Vero è che questo tempo di attesa gli sta dando l’opportunità di sviluppare quelle caratteristiche che non è riuscito a sviluppare prima, questo tempo ha un senso peculiare. La domanda che può sorgere spontanea è: ma a cosa gli serve? Tanto deve morire.

Sì, certo, deve morire, tuttavia è necessario tenere presente che ciò che muore è solo il corpo, la sua essenza, l’anima, prosegue il suo viaggio e tutto ciò che si è fatto in vita e ha fatto crescere ed evolvere la coscienza non va perduto, è il bagaglio che l'anima si porta appresso nel suo trasmigrare.
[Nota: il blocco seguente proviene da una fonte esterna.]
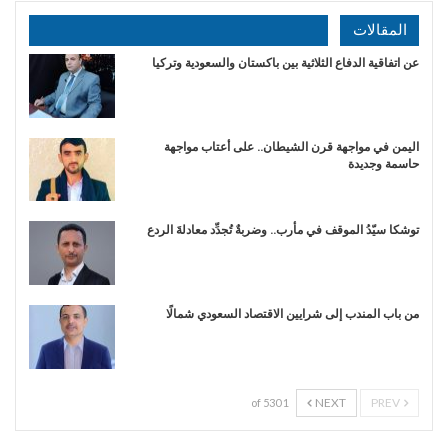
المقالات
عن اتفاقية الدفاع الثلاثية بين باكستان والسعودية وتركيا
اليمن في مواجهة قرن الشيطان.. على أعتاب مواجهة
حاسمة وجديدة
توشكا سيّدُ الموقف في مأرب.. وضربةٌ تُجدِّد معادلةَ الردع
من باب المندب إلى شرايين الاقتصاد السعودي شمالًا
NEXT
PREV
1 of 530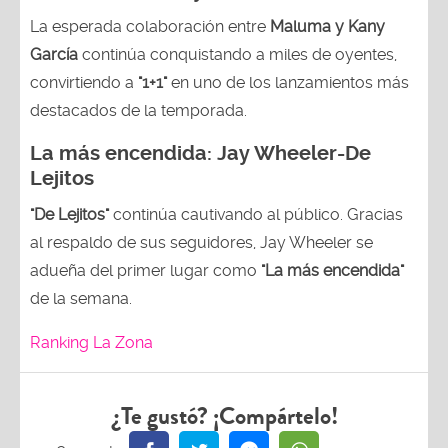
La esperada colaboración entre
Maluma y Kany
García
continúa conquistando a miles de oyentes,
convirtiendo a
"1+1"
en uno de los lanzamientos más
destacados de la temporada.
La más encendida:
Jay Wheeler-
De
Lejitos
"De Lejitos"
continúa cautivando al público. Gracias
al respaldo de sus seguidores, Jay Wheeler se
adueña del primer lugar como
"La más encendida"
de la semana.
Ranking La Zona
¿Te gustó? ¡Compártelo!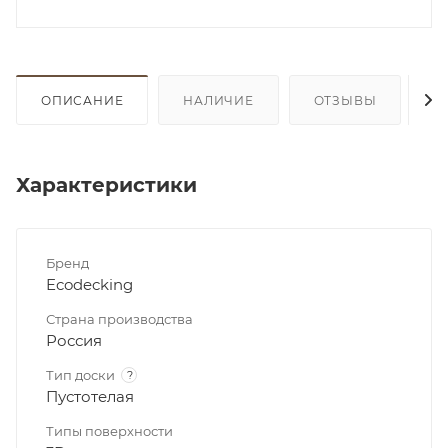
ОПИСАНИЕ
НАЛИЧИЕ
ОТЗЫВЫ
К
Характеристики
Бренд
Ecodecking
Страна производства
Россия
Тип доски
?
Пустотелая
Типы поверхности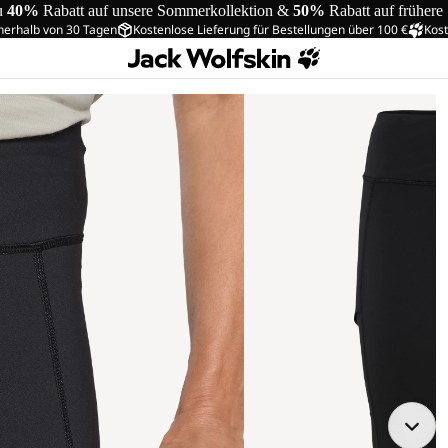
u
40%
Rabatt auf unsere Sommerkollektion &
50%
Rabatt auf frühere
nerhalb von 30 Tagen
Kostenlose Lieferung für Bestellungen über 100 €
Kost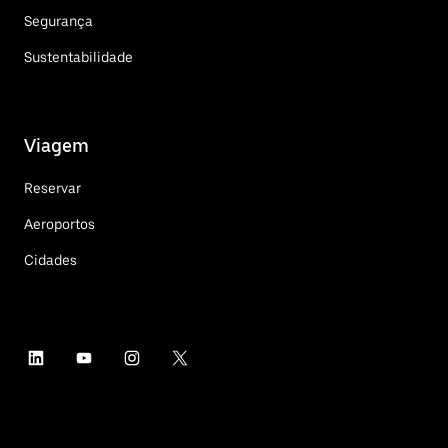
Segurança
Sustentabilidade
Viagem
Reservar
Aeroportos
Cidades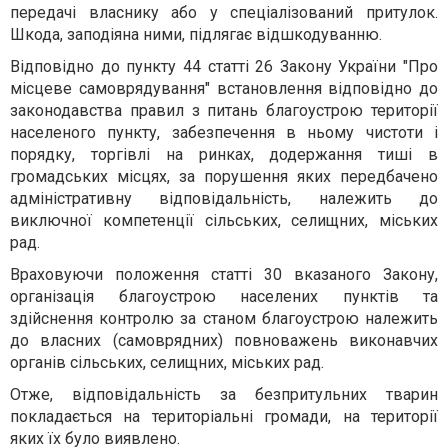
передачі власнику або у спеціалізований притулок.
Шкода, заподіяна ними, підлягає відшкодуванню.
Відповідно до пункту 44 статті 26 Закону України "Про
місцеве самоврядування" встановлення відповідно до
законодавства правил з питань благоустрою території
населеного пункту, забезпечення в ньому чистоти і
порядку, торгівлі на ринках, додержання тиші в
громадських місцях, за порушення яких передбачено
адміністративну відповідальність, належить до
виключної компетенції сільських, селищних, міських
рад.
Враховуючи положення статті 30 вказаного Закону,
організація благоустрою населених пунктів та
здійснення контролю за станом благоустрою належить
до власних (самоврядних) повноважень виконавчих
органів сільських, селищних, міських рад.
Отже, відповідальність за безпритульних тварин
покладається на територіальні громади, на території
яких їх було виявлено.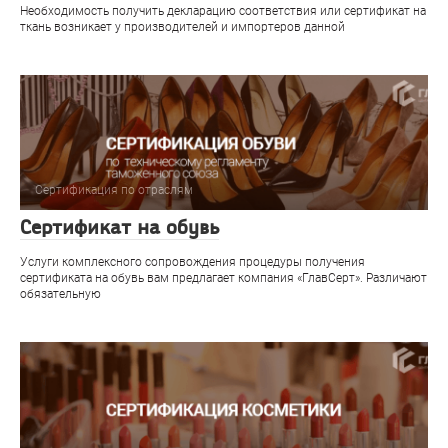
Необходимость получить декларацию соответствия или сертификат на
ткань возникает у производителей и импортеров данной
Сертификация по отраслям
Сертификат на обувь
Услуги комплексного сопровождения процедуры получения
сертификата на обувь вам предлагает компания «ГлавСерт». Различают
обязательную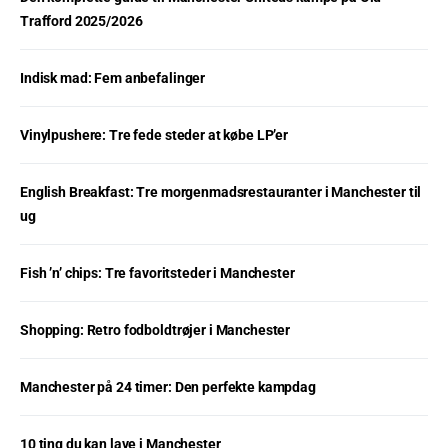
Trafford 2025/2026
Indisk mad: Fem anbefalinger
Vinylpushere: Tre fede steder at købe LP’er
English Breakfast: Tre morgenmadsrestauranter i Manchester til
ug
Fish ’n’ chips: Tre favoritsteder i Manchester
Shopping: Retro fodboldtrøjer i Manchester
Manchester på 24 timer: Den perfekte kampdag
10 ting du kan lave i Manchester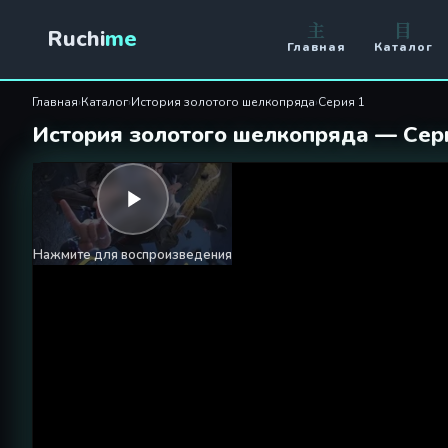
История золотого шелкопря
主
目
Ruchi
me
Главная
Каталог
Главная
›
Каталог
›
История золотого шелкопряда
›
Серия 1
История золотого шелкопряда — Сер
Нажмите для воспроизведения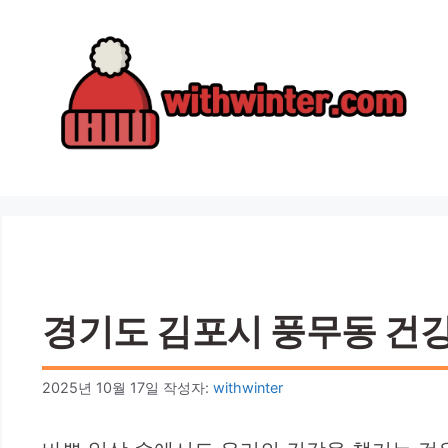
컨
텐
츠
로
건
너
뛰
기
경기도 김포시 풍무동 건강검
2025년 10월 17일
작성자:
withwinter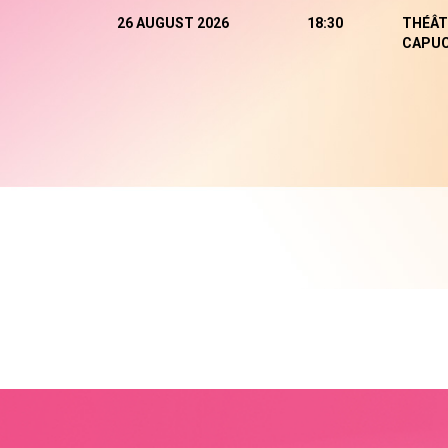
26 AUGUST 2026
18:30
THÉÂT
CAPUC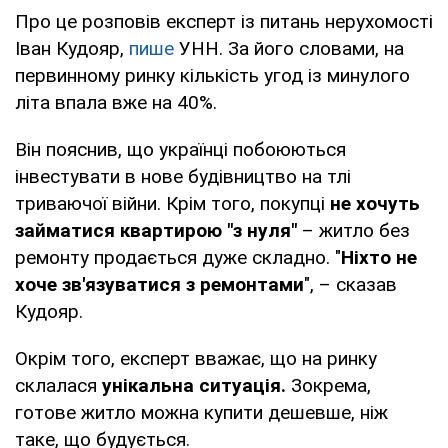
Про це розповів експерт із питань нерухомості
Іван Кудояр,
пише
УНН. За його словами, на
первинному ринку кількість угод із минулого
літа впала вже на 40%.
Він пояснив, що українці побоюються
інвестувати в нове будівництво на тлі
триваючої війни. Крім того, покупці
не хочуть
займатися квартирою "з нуля"
– житло без
ремонту продається дуже складно. "
Ніхто не
хоче зв'язуватися з ремонтами
", – сказав
Кудояр.
Окрім того, експерт вважає, що на ринку
склалася
унікальна ситуація.
Зокрема,
готове житло можна купити дешевше, ніж
таке, що будується.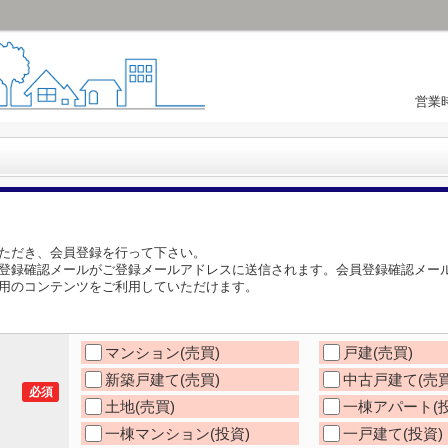
営業時
ただき、会員登録を行って下さい。
登録確認メールがご登録メールアドレスに送信されます。会員登録確認メー
用のコンテンツをご利用していただけます。
マンション(売買)
戸建(売買)
新築戸建て(売買)
中古戸建て(売買
必須
土地(売買)
一棟アパート(投
一棟マンション(投資)
一戸建て(投資)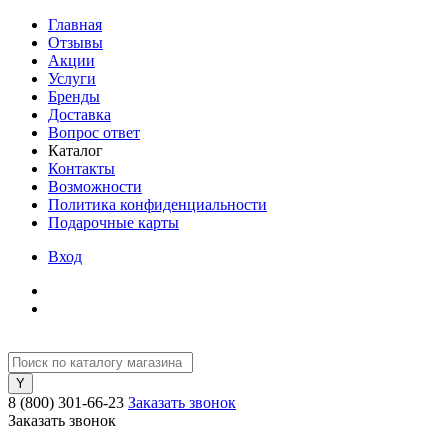
Главная
Отзывы
Акции
Услуги
Бренды
Доставка
Вопрос ответ
Каталог
Контакты
Возможности
Политика конфиденциальности
Подарочные карты
Вход
8 (800) 301-66-23
Заказать звонок
Заказать звонок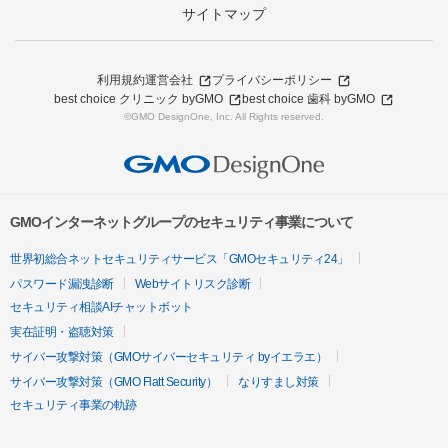
サイトマップ
利用規約
運営会社
プライバシーポリシー
best choice クリニック byGMO
best choice 歯科 byGMO
©GMO DesignOne, Inc. All Rights reserved.
GMOインターネットグループのセキュリティ事業について
世界初総合ネットセキュリティサービス「GMOセキュリティ24」
パスワード漏洩診断
Webサイトリスク診断
セキュリティ相談AIチャットボット
実在証明・盗聴対策
サイバー攻撃対策（GMOサイバーセキュリティ byイエラエ）
サイバー攻撃対策（GMO Flatt Security）
なりすまし対策
セキュリティ事業の軌跡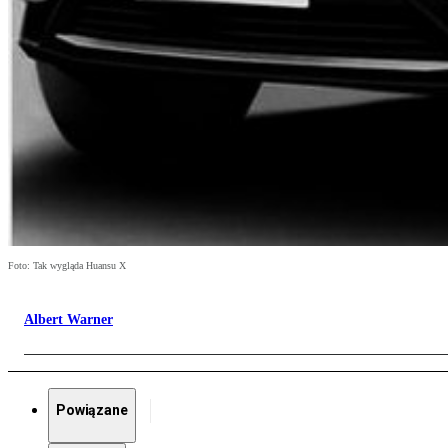
Foto: Tak wygląda Huansu X
Albert Warner
Powiązane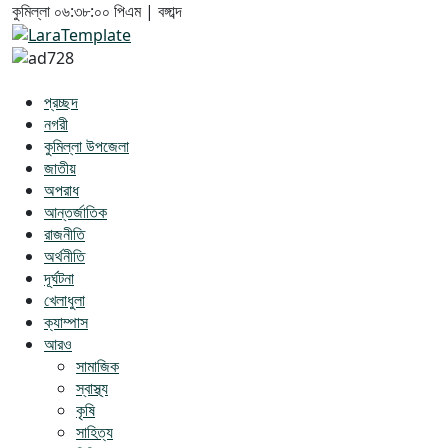
কুমিল্লা
০৬:৩৮:০১ পিএম
|
বঙ্গাব্দ
প্রচ্ছদ
নগরী
কুমিল্লা উপজেলা
জাতীয়
অপরাধ
আন্তর্জাতিক
রাজনীতি
অর্থনীতি
দূর্ঘটনা
খেলাধুলা
ক্যাম্পাস
আরও
সামাজিক
স্বাস্থ্য
কৃষি
সাহিত্য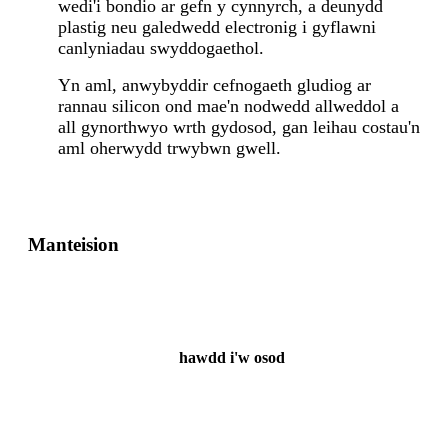
wedi'i bondio ar gefn y cynnyrch, a deunydd
plastig neu galedwedd electronig i gyflawni
canlyniadau swyddogaethol.
Yn aml, anwybyddir cefnogaeth gludiog ar
rannau silicon ond mae'n nodwedd allweddol a
all gynorthwyo wrth gydosod, gan leihau costau'n
aml oherwydd trwybwn gwell.
Manteision
hawdd i'w osod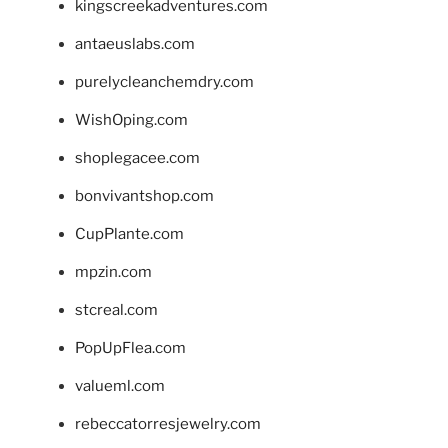
kingscreekadventures.com
antaeuslabs.com
purelycleanchemdry.com
WishOping.com
shoplegacee.com
bonvivantshop.com
CupPlante.com
mpzin.com
stcreal.com
PopUpFlea.com
valueml.com
rebeccatorresjewelry.com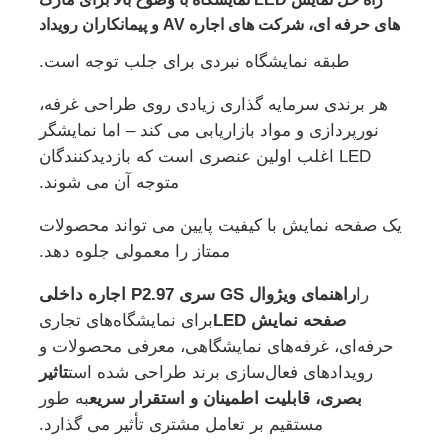
های حرفه ای، شرکت های اجاره AV و پیمانکاران رویداد
طبقه نمایشگاه نبردی برای جلب توجه است.
هر برندی سرمایه گذاری زیادی روی طراحی غرفه،
نورپردازی و مواد بازاریابی می کند – اما نمایشگر
LED اغلب اولین عنصری است که بازدیدکنندگان
متوجه آن می شوند.
یک صفحه نمایش با کیفیت پایین می تواند محصولات
ممتاز را معمولی جلوه دهد.
را
راهنمای ویژوال GS سری P2.97 اجاره داخلی
خانه
صفحه نمایش LED
برای نمایشگاه‌های تجاری
حرفه‌ای، غرفه‌های نمایشگاهی، معرفی محصولات و
رویدادهای فعال‌سازی برند طراحی شده است
تاثیر
محصولات
بصری، قابلیت اطمینان و استقرار سریع
به طور
مستقیم بر تعامل مشتری تأثیر می گذارد.
ویدیو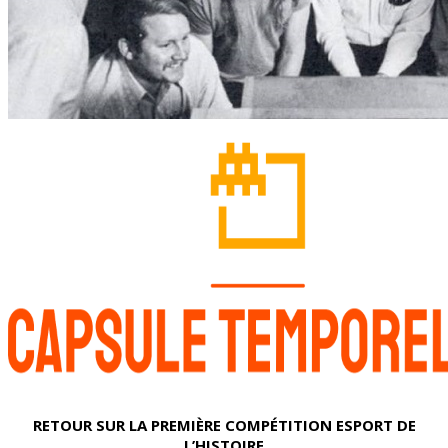
RETOUR SUR LA PREMIÈRE COMPÉTITION ESPORT DE
L’HISTOIRE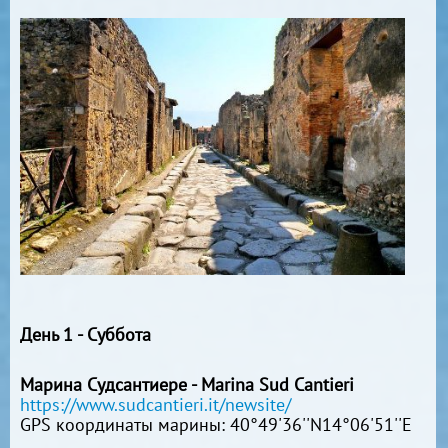
День 1 - Суббота
Марина Судcантиере - Marina Sud Cantieri
https://www.sudcantieri.it/newsite/
GPS координаты марины: 40°49'36''N14°06'51''E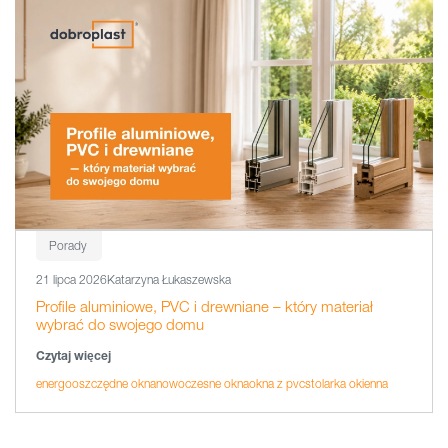
Porady
21 lipca 2026
Katarzyna Łukaszewska
Profile aluminiowe, PVC i drewniane – który materiał
wybrać do swojego domu
Czytaj więcej
energooszczędne okna
nowoczesne okna
okna z pvc
stolarka okienna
Ognuno di voi potrà credere o meno alle mie parole, vero è che una notevole letteratura antica e moderna, avvalora ciò che sto scrivendo. La Bhagavad-Gita ad esempio, testo autorevole della tradizione indiana dello Yoga, molto apprezzato anche da grandi studiosi occidentali quali Yung, Schopenhauer per citarne un paio, afferma nel suo secondo capitolo verso 12 e 13: "Mai ci fu un tempo in cui non esistevamo, Io tu e tutti questi re, e mai nessuno cesserà di esistere." "Come l'anima incarnata passa, in questo corpo, dall'infanzia alla giovinezza e poi alla vecchiaia, così l'anima passa in un altro corpo all'istante della morte. La persona riflessiva non è turbata da questo cambiamento." Oppure si può citare Elizabeth Kübler-Ross psichiatra che ha svolto un lavoro pionieristico nel campo dell'assistenza ai malati terminali e della ricerca sulla morte e il morire, divenuta punto di riferimento per medici ed operatori scrive: "La morte è un processo umano come la nascita. L' esperienza della morte è quasi identica a quella della nascita. È come nascere a un'esistenza diversa che può essere dimostrata molto semplicemente. È identica a ciò che accade quando la farfalla esce dal bozzolo." Ho osservato nella mia piccola esperienza, che le persone che stanno varcando la soglia del fine vita hanno la visione che la fine è davvero relativa. Gli scettici potranno chiamarla speranza dell'ultima ora ed ognuno è libero di credere ciò che è meglio per sé, allo stesso tempo desidero offrirvi le parole del Maestro Marco Ferrini filosofo e Guida Spirituale, che da moltissimi anni di dedica alla diffusione negli ospedali e negli hospice nuovi orizzonti di senso sul processo del morir, attraverso gli insegnamenti della filosofia dello Yoga e dell’Ayurveda e che mi fecero riflettere molto la prima volta che le sentii e mi stimolarono a ricercare ed approfondire il tema: "Ci si accorge che la morte in sé non esiste nel momento in cui si chiudono gli occhi!"

A Paolo, alla fine del nostro incontro, ho fatto un augurio che mi risuonava strano ma quanto mai opportuno per la situazione: "Paolo a questo punto credo che il migliore auspicio che posso offriti è di non ritrovarti qui la prossima settimana!" Mi ha guardato sollevato e mi ha risposto: " Grazie per avermi capito!”